A numerical study of stellar discs in galactic nuclei

Taras Panamarev, Bence Kocsis

Published 2022-07-13Version 1

We explore the dynamics of stellar discs in the close vicinity of a supermassive black hole (SMBH) by means of direct $N$-body simulations. We show that in the absence of a spherical star cluster an isolated nuclear stellar disc exhibits anisotropic mass segregation meaning that massive stars settle to lower orbital inclinations and more circular orbits than the light stars. However, in systems in which the stellar disc is embedded in a much more massive isotropic stellar cluster, anisotropic mass segregation tends to be suppressed. In both cases, an initially thin stellar disc becomes thicker, especially in the inner parts due to the fluctuating anisotropy in the spherical component.

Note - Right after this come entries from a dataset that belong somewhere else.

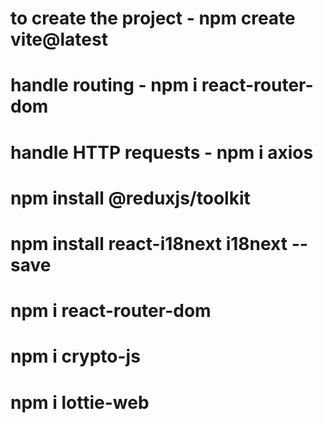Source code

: # to create the project - npm create vite@latest
# handle routing - npm i react-router-dom
# handle HTTP requests - npm i axios
# npm install @reduxjs/toolkit
# npm install react-i18next i18next --save
# npm i react-router-dom
# npm i crypto-js
# npm i lottie-web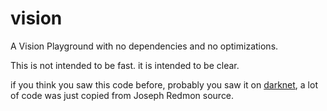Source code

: # vision
A Vision Playground with no dependencies and no optimizations.

This is not intended to be fast. it is intended to be clear.


if you think you saw this code before, probably you saw it on [darknet](https://github.com/pjreddie/darknet), a  lot of code was just copied from Joseph Redmon source.

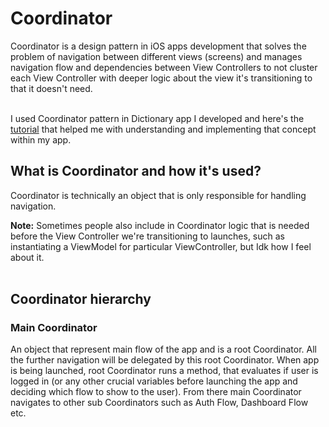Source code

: # Coordinator

Coordinator is a design pattern in iOS apps development that solves the problem of navigation between different views (screens) and manages navigation flow and dependencies between View Controllers to not cluster each View Controller with deeper logic about the view it's transitioning to that it doesn't need.
<br><br>

I used Coordinator pattern in Dictionary app I developed and here's the [tutorial](https://www.youtube.com/watch?v=B0EfQhYKEz4) that helped me with understanding and implementing that concept within my app.

## What is Coordinator and how it's used?
Coordinator is technically an object that is only responsible for handling navigation.

**Note:** Sometimes people also include in Coordinator logic that is needed before the View Controller we're transitioning to launches, such as instantiating a ViewModel for particular ViewController, but Idk how I feel about it.
<br><br>

## Coordinator hierarchy

### Main Coordinator
An object that represent main flow of the app and is a root Coordinator. All the further navigation will be delegated by this root Coordinator.
When app is being launched, root Coordinator runs a method, that evaluates if user is logged in (or any other crucial variables before launching the app and deciding which flow to show to the user).
From there main Coordinator navigates to other sub Coordinators such as Auth Flow, Dashboard Flow etc.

We find that vector resonant relaxation is quenched in the disc by nodal precession, but it is still the most efficient relaxation process around SMBHs of mass $10^6M_\odot$ and above. Two body relaxation may dominate for less massive SMBHs found in dwarf galaxies. Stellar discs embedded in massive isotropic stellar clusters ultimately tend to become isotropic on the local two-body relaxation time-scale. Our simulations show that the dynamics of young stars at the centre of the Milky Way is mostly driven by vector resonant relaxation leading to an anticorrelation between the scatter of orbital inclinations and distance from the SMBH. If the $S$-stars formed in a disc less than 10 Myr ago, the root-sum-squared mass of objects must be 500--$1000M_\odot$ within 0.05pc to reproduce the observed scatter of angular momenta, consistent with a cusp of stellar mass black holes or an intermediate mass black hole with mass up to $1000M_\odot$ in this region.